Buttery, crispy, gooey—cookies don’t get better than this!

Preheat oven to 350 degrees F. line 2 sheet pans with Silpat mats or parchment paper.
In a mixer bowl, cream the butter & sugar until pale & creamy.
Add egg and vanilla, beat until combined, scraping down the sides of bowl if needed.
Whisk together flour & salt. Gradually add to butter mixture and beat until smooth.
Using a medium cookie scoop, (1 1/2T) scoop dough and roll into a ball. Place cookie on prepared pan.
Gently make an indentation in the center of each cookie using your thumb or the back of a melon baller.
Refrigerate shaped cookie until firm, about 15 Minutes.
Bake until edges are lightly golden, about 10 Minutes to 12 Minutes.
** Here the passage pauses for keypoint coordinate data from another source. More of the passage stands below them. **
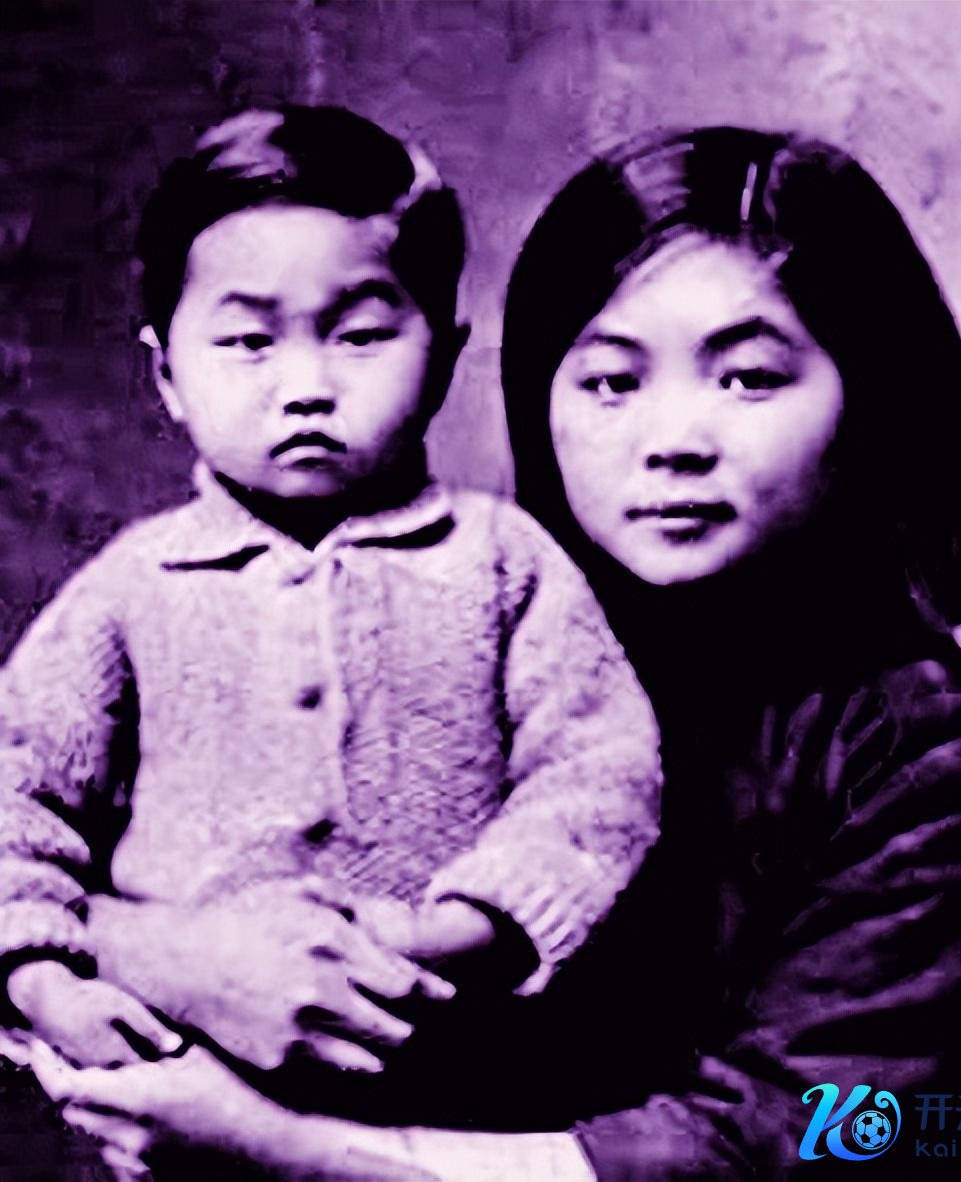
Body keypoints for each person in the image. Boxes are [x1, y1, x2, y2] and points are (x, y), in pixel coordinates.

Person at [32, 126, 961, 1182]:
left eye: (749, 379)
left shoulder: (958, 764)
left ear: (877, 396)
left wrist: (289, 1152)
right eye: (610, 383)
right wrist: (178, 957)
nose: (674, 441)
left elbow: (799, 1139)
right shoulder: (478, 649)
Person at [0, 105, 660, 1177]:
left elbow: (597, 775)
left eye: (359, 334)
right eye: (247, 342)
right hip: (182, 1105)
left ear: (443, 356)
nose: (305, 386)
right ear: (167, 375)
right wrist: (43, 979)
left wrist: (461, 928)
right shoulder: (131, 586)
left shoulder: (503, 561)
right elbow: (13, 795)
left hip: (464, 1094)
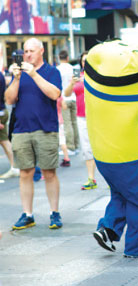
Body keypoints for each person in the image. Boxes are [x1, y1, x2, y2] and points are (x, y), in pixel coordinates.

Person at [85, 39, 138, 258]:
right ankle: (137, 248)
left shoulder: (92, 84)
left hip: (103, 156)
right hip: (133, 156)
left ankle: (108, 229)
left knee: (121, 193)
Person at [5, 37, 63, 230]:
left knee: (49, 172)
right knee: (25, 173)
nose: (27, 54)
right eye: (25, 52)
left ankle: (54, 213)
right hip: (22, 129)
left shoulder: (52, 72)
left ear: (41, 51)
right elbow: (9, 99)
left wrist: (35, 75)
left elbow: (55, 94)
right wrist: (17, 79)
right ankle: (27, 214)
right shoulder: (19, 73)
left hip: (46, 128)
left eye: (31, 51)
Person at [64, 51, 97, 190]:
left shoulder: (98, 76)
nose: (85, 63)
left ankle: (111, 180)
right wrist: (72, 83)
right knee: (87, 148)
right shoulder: (79, 77)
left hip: (98, 116)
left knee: (102, 148)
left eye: (88, 60)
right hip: (82, 117)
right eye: (83, 61)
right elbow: (66, 94)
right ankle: (91, 178)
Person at [57, 50, 79, 153]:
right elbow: (78, 83)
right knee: (74, 122)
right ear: (67, 57)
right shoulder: (74, 68)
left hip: (63, 99)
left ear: (59, 57)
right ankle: (76, 144)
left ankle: (70, 146)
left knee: (67, 123)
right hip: (74, 97)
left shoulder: (57, 70)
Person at [0, 68, 20, 180]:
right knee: (4, 141)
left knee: (4, 140)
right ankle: (15, 166)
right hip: (2, 111)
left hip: (1, 112)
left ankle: (15, 166)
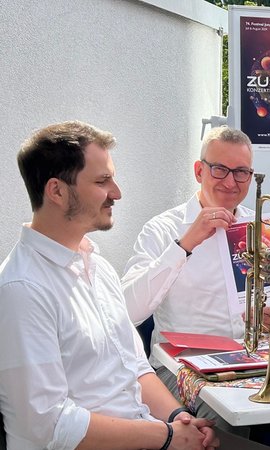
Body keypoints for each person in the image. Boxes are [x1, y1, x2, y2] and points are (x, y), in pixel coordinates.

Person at [0, 121, 219, 449]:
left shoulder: (97, 268)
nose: (117, 192)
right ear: (57, 191)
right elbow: (48, 425)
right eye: (103, 181)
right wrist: (167, 436)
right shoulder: (22, 289)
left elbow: (136, 368)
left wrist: (179, 420)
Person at [121, 126, 270, 439]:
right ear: (199, 171)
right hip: (183, 370)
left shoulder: (260, 226)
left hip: (253, 364)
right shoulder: (163, 229)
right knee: (228, 422)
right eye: (220, 170)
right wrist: (185, 245)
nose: (231, 182)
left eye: (242, 172)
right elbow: (127, 310)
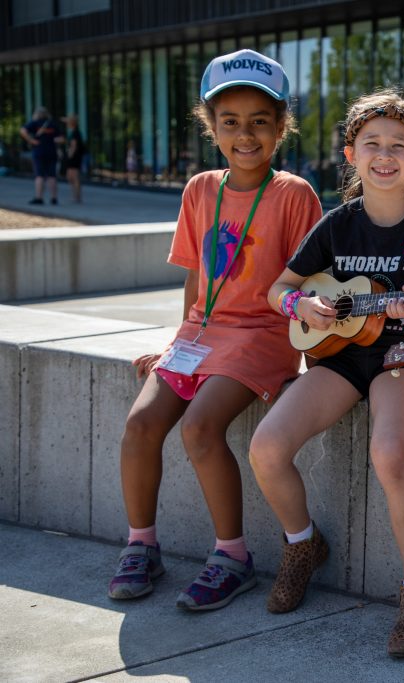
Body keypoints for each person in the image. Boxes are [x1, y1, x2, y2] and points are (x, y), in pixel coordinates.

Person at [248, 89, 404, 658]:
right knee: (267, 446)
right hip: (339, 357)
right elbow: (280, 289)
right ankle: (302, 545)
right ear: (351, 153)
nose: (385, 154)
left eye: (399, 145)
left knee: (390, 452)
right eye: (372, 143)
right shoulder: (336, 225)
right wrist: (301, 307)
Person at [106, 49, 322, 612]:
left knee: (200, 428)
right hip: (201, 335)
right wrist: (178, 342)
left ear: (280, 127)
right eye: (230, 122)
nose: (244, 134)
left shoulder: (294, 194)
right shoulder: (200, 189)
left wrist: (310, 368)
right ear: (211, 127)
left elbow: (313, 286)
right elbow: (196, 280)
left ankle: (232, 557)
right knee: (141, 424)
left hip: (262, 337)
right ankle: (141, 545)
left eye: (259, 122)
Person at [20, 106, 64, 205]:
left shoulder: (34, 123)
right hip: (52, 152)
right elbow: (61, 139)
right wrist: (52, 140)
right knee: (52, 175)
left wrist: (31, 140)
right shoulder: (52, 124)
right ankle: (54, 198)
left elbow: (22, 131)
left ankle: (39, 197)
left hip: (39, 152)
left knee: (39, 175)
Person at [62, 114, 86, 202]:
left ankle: (77, 196)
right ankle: (75, 195)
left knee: (74, 177)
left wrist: (69, 156)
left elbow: (74, 145)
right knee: (70, 176)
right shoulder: (74, 132)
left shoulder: (75, 132)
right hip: (74, 156)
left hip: (74, 157)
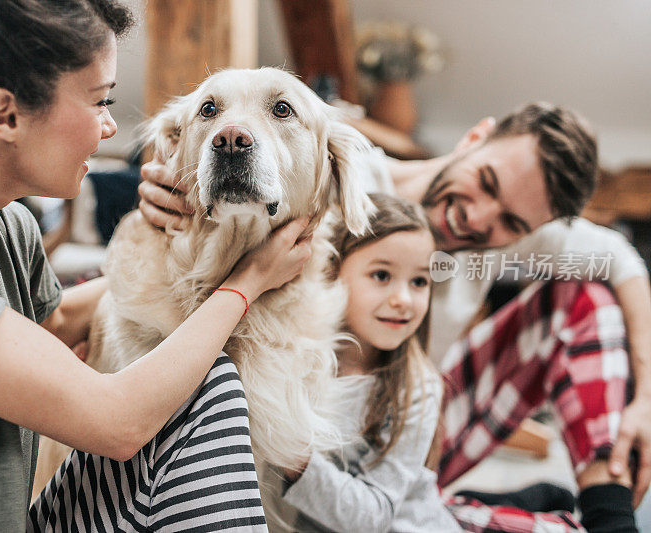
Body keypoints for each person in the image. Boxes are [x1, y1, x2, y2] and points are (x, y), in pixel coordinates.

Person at [0, 1, 312, 530]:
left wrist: (165, 242)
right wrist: (245, 283)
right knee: (206, 385)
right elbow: (118, 421)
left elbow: (49, 327)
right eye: (100, 101)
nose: (112, 126)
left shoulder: (7, 231)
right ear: (5, 116)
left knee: (206, 386)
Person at [139, 102, 649, 531]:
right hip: (312, 431)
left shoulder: (517, 233)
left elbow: (621, 261)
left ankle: (611, 516)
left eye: (512, 222)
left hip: (411, 425)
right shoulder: (336, 178)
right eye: (486, 183)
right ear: (474, 138)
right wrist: (173, 189)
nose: (477, 218)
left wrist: (645, 400)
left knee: (587, 301)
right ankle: (497, 506)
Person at [269, 193, 585, 532]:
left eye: (419, 281)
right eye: (381, 275)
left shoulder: (416, 388)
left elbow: (373, 518)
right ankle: (512, 500)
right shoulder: (300, 363)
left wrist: (296, 460)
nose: (403, 300)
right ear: (331, 272)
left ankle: (518, 502)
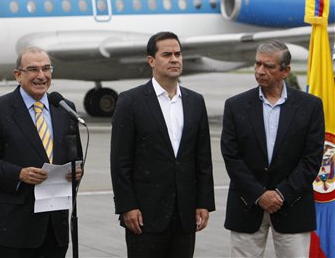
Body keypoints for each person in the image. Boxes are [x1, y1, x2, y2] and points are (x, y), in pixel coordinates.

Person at [110, 31, 215, 258]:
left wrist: (204, 202)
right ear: (151, 61)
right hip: (145, 214)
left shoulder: (195, 102)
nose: (174, 59)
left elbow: (202, 158)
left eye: (178, 54)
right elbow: (120, 161)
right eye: (167, 54)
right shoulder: (130, 101)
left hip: (185, 213)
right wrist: (127, 206)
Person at [0, 46, 83, 258]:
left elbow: (75, 156)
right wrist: (19, 174)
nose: (41, 76)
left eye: (46, 69)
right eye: (32, 69)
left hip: (54, 225)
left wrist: (76, 172)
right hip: (12, 225)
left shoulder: (64, 108)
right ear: (18, 75)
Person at [221, 39, 325, 257]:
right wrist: (259, 194)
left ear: (285, 71)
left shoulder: (310, 106)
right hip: (247, 204)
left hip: (293, 205)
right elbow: (231, 156)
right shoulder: (235, 105)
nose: (260, 71)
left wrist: (281, 194)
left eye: (268, 66)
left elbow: (312, 159)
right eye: (257, 64)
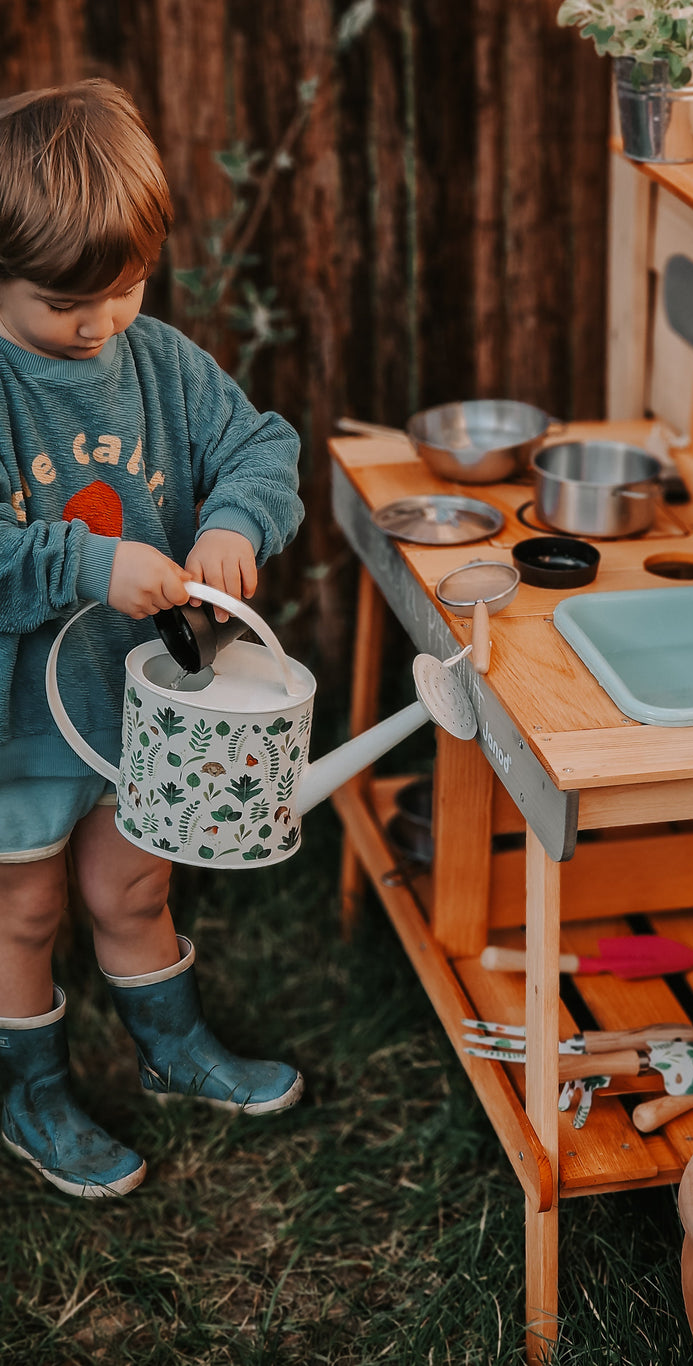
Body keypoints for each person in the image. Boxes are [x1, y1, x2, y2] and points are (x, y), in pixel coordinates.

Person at [0, 79, 306, 1198]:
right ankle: (30, 1091)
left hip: (142, 711)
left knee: (133, 889)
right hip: (18, 719)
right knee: (24, 908)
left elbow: (262, 445)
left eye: (122, 291)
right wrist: (91, 563)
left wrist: (234, 519)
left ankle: (173, 1050)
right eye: (59, 304)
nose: (95, 326)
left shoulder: (162, 366)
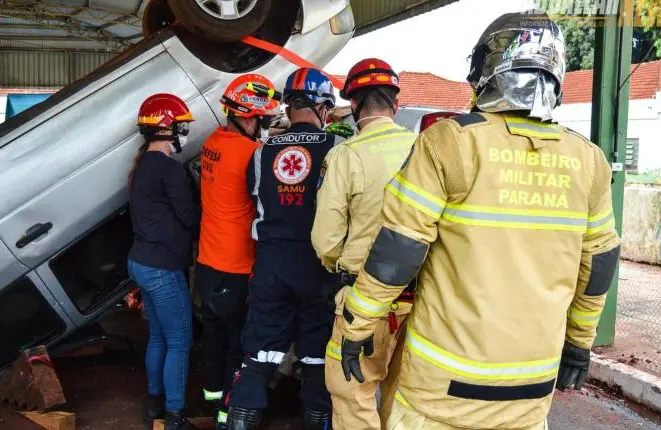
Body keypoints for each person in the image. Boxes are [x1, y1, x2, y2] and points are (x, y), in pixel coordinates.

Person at [337, 11, 621, 430]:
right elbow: (599, 263)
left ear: (487, 68)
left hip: (441, 391)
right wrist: (579, 345)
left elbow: (399, 250)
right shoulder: (588, 159)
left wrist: (357, 324)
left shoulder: (450, 142)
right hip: (531, 389)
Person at [226, 67, 338, 430]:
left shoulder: (261, 152)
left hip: (271, 264)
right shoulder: (337, 148)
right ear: (323, 108)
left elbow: (255, 196)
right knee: (317, 360)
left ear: (288, 107)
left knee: (258, 356)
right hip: (318, 265)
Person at [311, 58, 418, 430]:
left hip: (363, 300)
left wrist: (339, 266)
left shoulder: (345, 155)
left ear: (353, 104)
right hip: (421, 301)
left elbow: (325, 239)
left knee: (352, 393)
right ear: (396, 104)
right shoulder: (423, 148)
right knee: (404, 398)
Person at [195, 74, 281, 429]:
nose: (264, 126)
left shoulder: (212, 142)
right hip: (236, 266)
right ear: (248, 116)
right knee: (237, 343)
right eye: (263, 119)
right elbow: (268, 204)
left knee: (212, 335)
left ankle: (210, 398)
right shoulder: (251, 154)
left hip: (206, 263)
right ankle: (226, 414)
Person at [127, 93, 200, 430]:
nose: (185, 133)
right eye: (182, 126)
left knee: (158, 337)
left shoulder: (142, 165)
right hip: (162, 269)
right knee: (180, 341)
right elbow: (189, 217)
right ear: (168, 129)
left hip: (141, 262)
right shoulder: (169, 169)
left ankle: (154, 404)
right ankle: (174, 415)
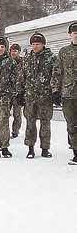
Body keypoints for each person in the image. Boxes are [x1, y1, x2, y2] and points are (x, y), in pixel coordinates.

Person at [17, 32, 54, 158]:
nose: (35, 46)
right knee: (30, 123)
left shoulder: (51, 58)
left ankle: (45, 148)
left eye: (38, 44)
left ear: (43, 44)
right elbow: (21, 77)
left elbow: (55, 76)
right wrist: (20, 93)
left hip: (45, 97)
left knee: (45, 123)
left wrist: (55, 92)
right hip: (30, 97)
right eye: (33, 44)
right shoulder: (27, 59)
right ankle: (30, 148)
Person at [51, 21, 77, 165]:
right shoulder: (64, 52)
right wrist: (55, 91)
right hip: (68, 94)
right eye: (75, 33)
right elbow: (57, 72)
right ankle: (76, 152)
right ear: (70, 35)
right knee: (72, 124)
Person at [9, 43, 23, 138]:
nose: (13, 53)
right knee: (5, 113)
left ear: (19, 52)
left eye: (15, 51)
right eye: (12, 51)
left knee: (17, 114)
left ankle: (15, 131)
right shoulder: (7, 62)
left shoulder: (22, 63)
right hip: (7, 92)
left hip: (18, 92)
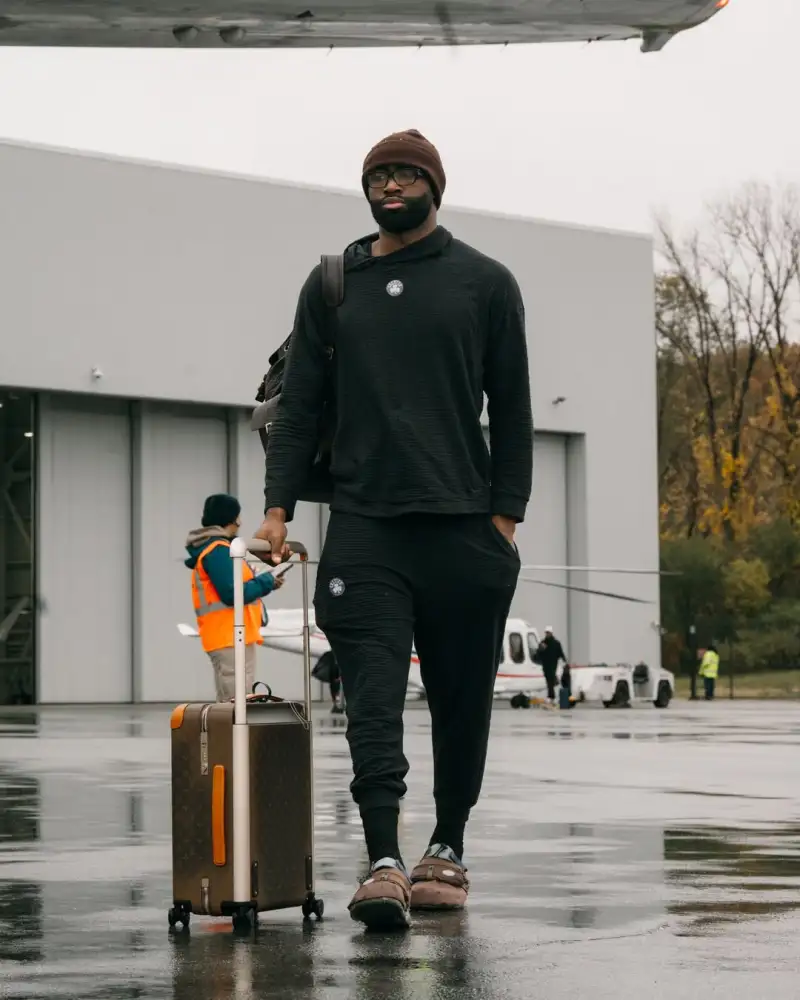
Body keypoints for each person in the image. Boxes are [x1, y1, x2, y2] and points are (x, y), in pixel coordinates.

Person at [256, 128, 533, 930]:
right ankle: (382, 858)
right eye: (380, 174)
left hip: (462, 530)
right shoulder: (334, 285)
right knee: (371, 700)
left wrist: (503, 520)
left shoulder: (485, 283)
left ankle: (446, 847)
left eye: (409, 173)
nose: (393, 185)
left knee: (458, 699)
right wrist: (277, 509)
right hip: (365, 527)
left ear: (434, 186)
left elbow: (513, 408)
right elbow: (300, 403)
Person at [185, 493, 284, 702]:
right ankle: (232, 737)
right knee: (236, 705)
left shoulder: (216, 550)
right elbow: (232, 594)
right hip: (230, 635)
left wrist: (265, 583)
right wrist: (267, 581)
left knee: (232, 703)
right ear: (234, 519)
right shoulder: (218, 551)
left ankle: (228, 736)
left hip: (229, 635)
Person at [535, 627, 567, 704]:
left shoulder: (556, 643)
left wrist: (564, 660)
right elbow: (538, 654)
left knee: (551, 679)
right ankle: (551, 696)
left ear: (551, 633)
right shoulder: (543, 643)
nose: (547, 634)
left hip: (553, 664)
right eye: (546, 633)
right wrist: (540, 650)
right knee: (549, 680)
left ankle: (551, 696)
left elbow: (560, 652)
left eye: (548, 633)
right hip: (545, 665)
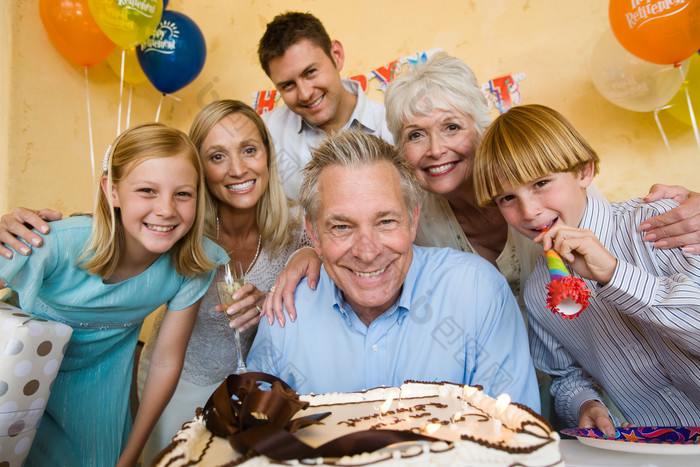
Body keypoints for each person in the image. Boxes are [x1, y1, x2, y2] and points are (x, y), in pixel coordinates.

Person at [263, 52, 700, 324]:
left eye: (451, 127)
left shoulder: (548, 191)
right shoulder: (411, 210)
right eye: (415, 135)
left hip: (602, 366)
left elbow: (623, 259)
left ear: (481, 126)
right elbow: (349, 225)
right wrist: (308, 248)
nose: (435, 150)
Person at [247, 130, 540, 410]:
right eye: (341, 227)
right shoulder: (285, 312)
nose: (368, 251)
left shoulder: (477, 291)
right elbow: (255, 433)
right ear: (313, 233)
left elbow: (514, 434)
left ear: (413, 220)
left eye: (386, 221)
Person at [0, 123, 228, 466]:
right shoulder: (56, 244)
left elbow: (166, 362)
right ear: (113, 191)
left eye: (183, 193)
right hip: (17, 378)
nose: (166, 209)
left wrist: (130, 454)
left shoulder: (193, 264)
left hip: (98, 393)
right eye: (147, 190)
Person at [472, 104, 700, 435]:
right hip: (657, 451)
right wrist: (585, 402)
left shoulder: (663, 223)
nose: (529, 210)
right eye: (507, 198)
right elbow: (567, 375)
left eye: (541, 183)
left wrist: (614, 274)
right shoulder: (539, 292)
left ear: (584, 172)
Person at [136, 100, 311, 464]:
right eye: (217, 157)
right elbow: (111, 235)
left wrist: (279, 292)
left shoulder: (297, 227)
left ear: (267, 155)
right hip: (180, 385)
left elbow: (338, 274)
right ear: (198, 169)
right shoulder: (178, 225)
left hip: (259, 391)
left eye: (249, 150)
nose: (237, 169)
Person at [258, 11, 393, 201]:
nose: (305, 94)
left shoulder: (393, 126)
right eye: (288, 85)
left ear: (336, 55)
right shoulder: (264, 133)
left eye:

Press in the centers again if they are not so deep.
Remove from oven and let cool completely.
Heat heavy cream in a small saucepan until bubbles form around the edges.
Place chopped chocolate in a small bowl and pour heated cream over.
Let sit one minute to melt the chocolate. Stir gently to combine.
Add the dulce de leche and stir until smooth.
Pour ganache into a disposable piping bag. Snip a small hole at the tip and fill each thumbprint cavity. Drizzle with white chocolate to garnish.